= Data records =
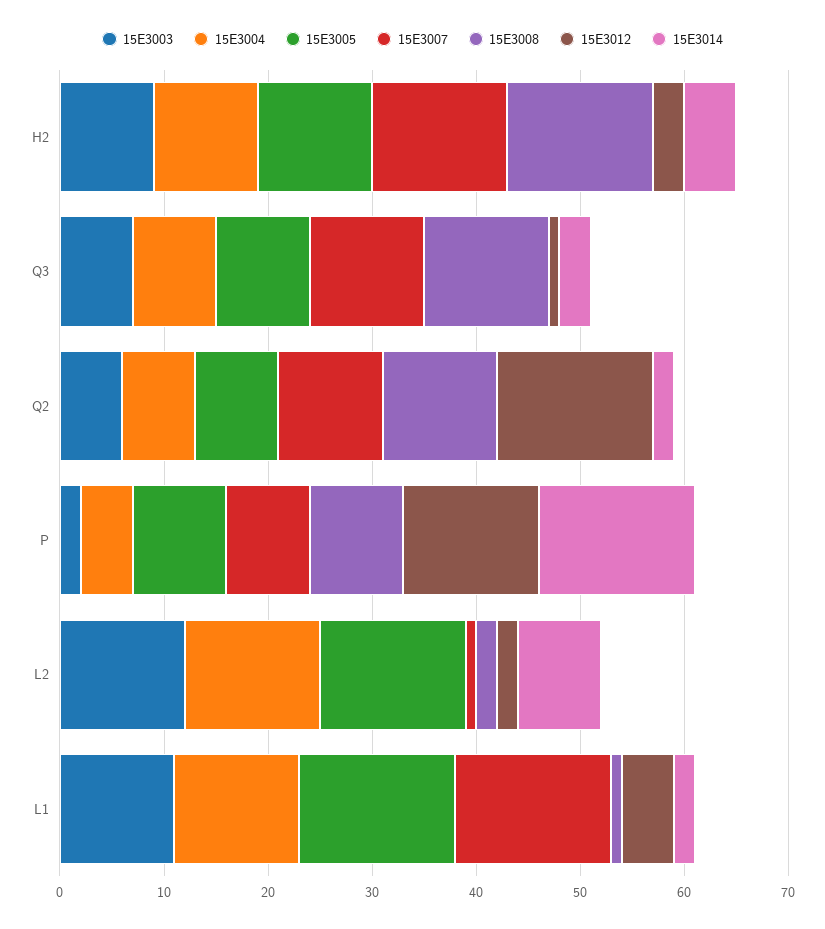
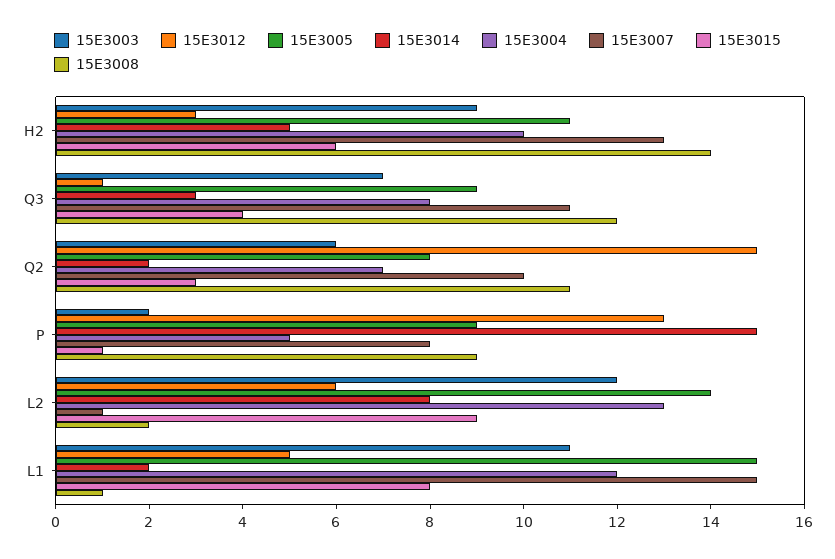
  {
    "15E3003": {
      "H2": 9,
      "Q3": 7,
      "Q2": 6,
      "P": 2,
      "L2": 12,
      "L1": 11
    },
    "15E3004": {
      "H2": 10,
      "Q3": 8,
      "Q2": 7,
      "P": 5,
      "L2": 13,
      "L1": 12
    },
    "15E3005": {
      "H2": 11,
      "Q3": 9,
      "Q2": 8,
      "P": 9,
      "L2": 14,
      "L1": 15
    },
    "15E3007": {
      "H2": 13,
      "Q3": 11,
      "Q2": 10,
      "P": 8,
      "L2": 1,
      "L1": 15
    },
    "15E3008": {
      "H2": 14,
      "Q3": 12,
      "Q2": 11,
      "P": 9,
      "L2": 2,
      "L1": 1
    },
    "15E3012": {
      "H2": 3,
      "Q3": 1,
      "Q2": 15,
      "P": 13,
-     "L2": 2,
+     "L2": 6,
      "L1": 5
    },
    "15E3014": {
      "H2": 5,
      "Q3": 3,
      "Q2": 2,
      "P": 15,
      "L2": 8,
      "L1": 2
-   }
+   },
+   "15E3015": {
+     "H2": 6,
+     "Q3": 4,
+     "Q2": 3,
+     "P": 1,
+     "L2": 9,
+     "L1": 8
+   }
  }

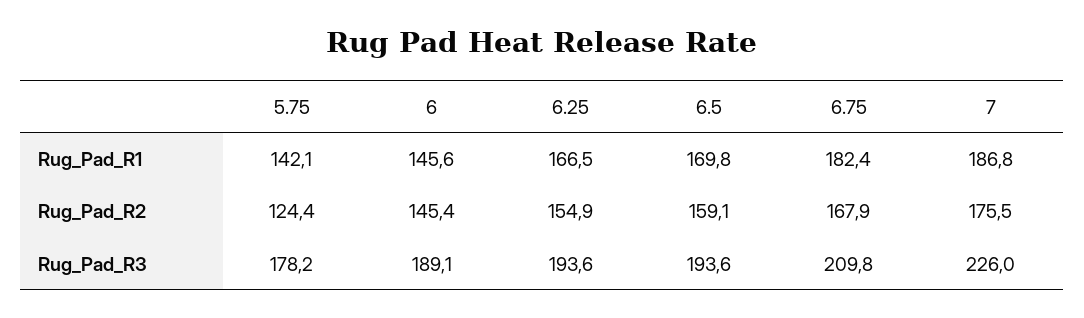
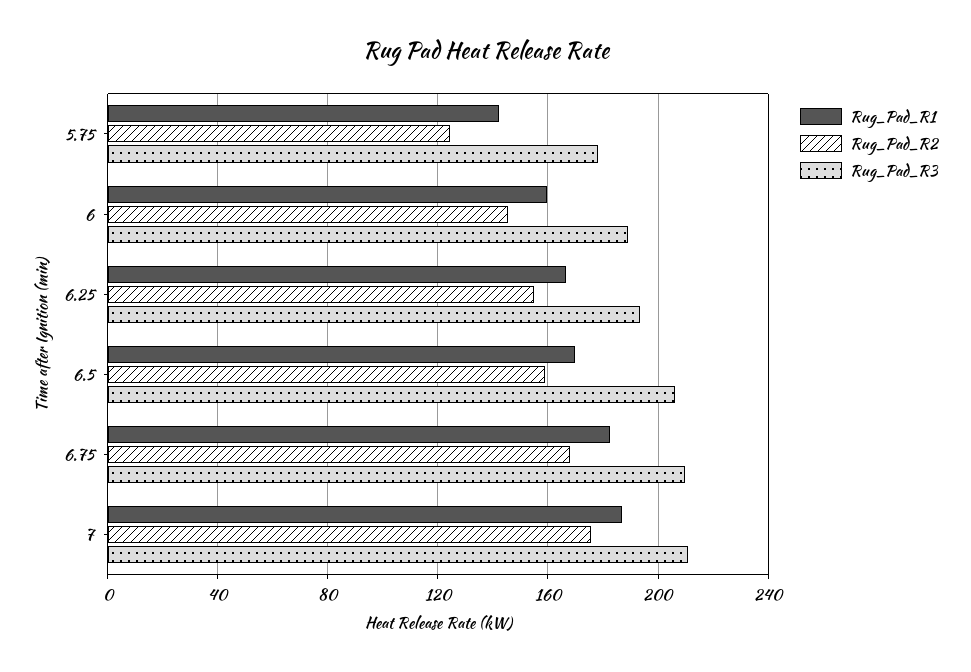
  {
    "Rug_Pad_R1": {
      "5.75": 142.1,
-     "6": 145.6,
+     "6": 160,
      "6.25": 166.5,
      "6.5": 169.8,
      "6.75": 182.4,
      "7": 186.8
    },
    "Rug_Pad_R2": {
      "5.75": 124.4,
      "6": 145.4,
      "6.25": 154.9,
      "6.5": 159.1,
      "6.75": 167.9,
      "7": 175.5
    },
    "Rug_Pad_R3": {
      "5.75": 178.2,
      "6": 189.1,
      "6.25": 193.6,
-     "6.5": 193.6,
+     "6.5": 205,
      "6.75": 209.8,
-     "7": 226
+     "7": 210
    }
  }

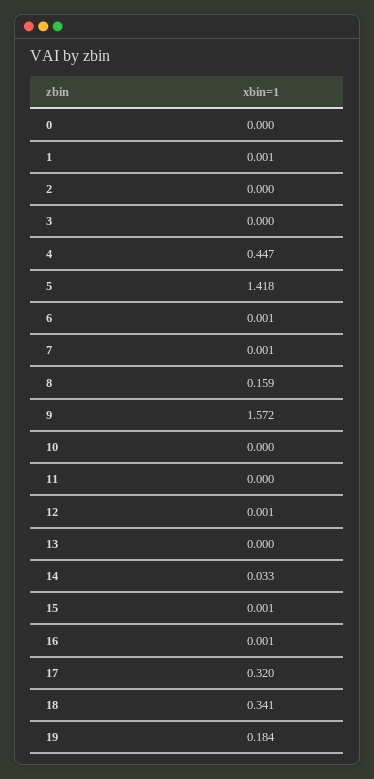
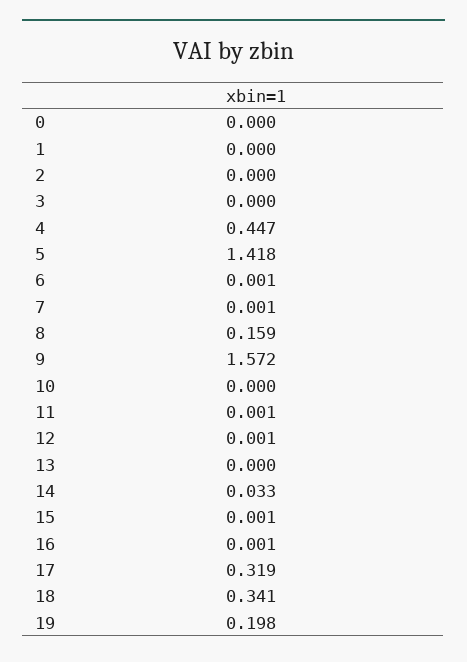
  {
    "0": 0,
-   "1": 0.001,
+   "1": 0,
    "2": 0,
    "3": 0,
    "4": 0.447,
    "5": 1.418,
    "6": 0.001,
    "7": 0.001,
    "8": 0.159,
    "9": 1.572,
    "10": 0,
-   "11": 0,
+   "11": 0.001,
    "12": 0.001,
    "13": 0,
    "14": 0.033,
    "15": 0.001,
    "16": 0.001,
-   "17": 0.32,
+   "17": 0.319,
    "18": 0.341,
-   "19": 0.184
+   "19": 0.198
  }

= Problem =
From the first line to the last, repeat the material exactly, but drop the pictures.

= Result of the exercise =
  {
    "15E3003": {
      "H2": 9,
      "Q3": 7,
      "Q2": 6,
      "P": 2,
      "L2": 12,
      "L1": 11
    },
    "15E3004": {
      "H2": 10,
      "Q3": 8,
      "Q2": 7,
      "P": 5,
      "L2": 13,
      "L1": 12
    },
    "15E3005": {
      "H2": 11,
      "Q3": 9,
      "Q2": 8,
      "P": 9,
      "L2": 14,
      "L1": 15
    },
    "15E3007": {
      "H2": 13,
      "Q3": 11,
      "Q2": 10,
      "P": 8,
      "L2": 1,
      "L1": 15
    },
    "15E3008": {
      "H2": 14,
      "Q3": 12,
      "Q2": 11,
      "P": 9,
      "L2": 2,
      "L1": 1
    },
    "15E3012": {
      "H2": 3,
      "Q3": 1,
      "Q2": 15,
      "P": 13,
-     "L2": 2,
+     "L2": 6,
      "L1": 5
    },
    "15E3014": {
      "H2": 5,
      "Q3": 3,
      "Q2": 2,
      "P": 15,
      "L2": 8,
      "L1": 2
-   }
+   },
+   "15E3015": {
+     "H2": 6,
+     "Q3": 4,
+     "Q2": 3,
+     "P": 1,
+     "L2": 9,
+     "L1": 8
+   }
  }

  {
    "Rug_Pad_R1": {
      "5.75": 142.1,
-     "6": 145.6,
+     "6": 160,
      "6.25": 166.5,
      "6.5": 169.8,
      "6.75": 182.4,
      "7": 186.8
    },
    "Rug_Pad_R2": {
      "5.75": 124.4,
      "6": 145.4,
      "6.25": 154.9,
      "6.5": 159.1,
      "6.75": 167.9,
      "7": 175.5
    },
    "Rug_Pad_R3": {
      "5.75": 178.2,
      "6": 189.1,
      "6.25": 193.6,
-     "6.5": 193.6,
+     "6.5": 205,
      "6.75": 209.8,
-     "7": 226
+     "7": 210
    }
  }

  {
    "0": 0,
-   "1": 0.001,
+   "1": 0,
    "2": 0,
    "3": 0,
    "4": 0.447,
    "5": 1.418,
    "6": 0.001,
    "7": 0.001,
    "8": 0.159,
    "9": 1.572,
    "10": 0,
-   "11": 0,
+   "11": 0.001,
    "12": 0.001,
    "13": 0,
    "14": 0.033,
    "15": 0.001,
    "16": 0.001,
-   "17": 0.32,
+   "17": 0.319,
    "18": 0.341,
-   "19": 0.184
+   "19": 0.198
  }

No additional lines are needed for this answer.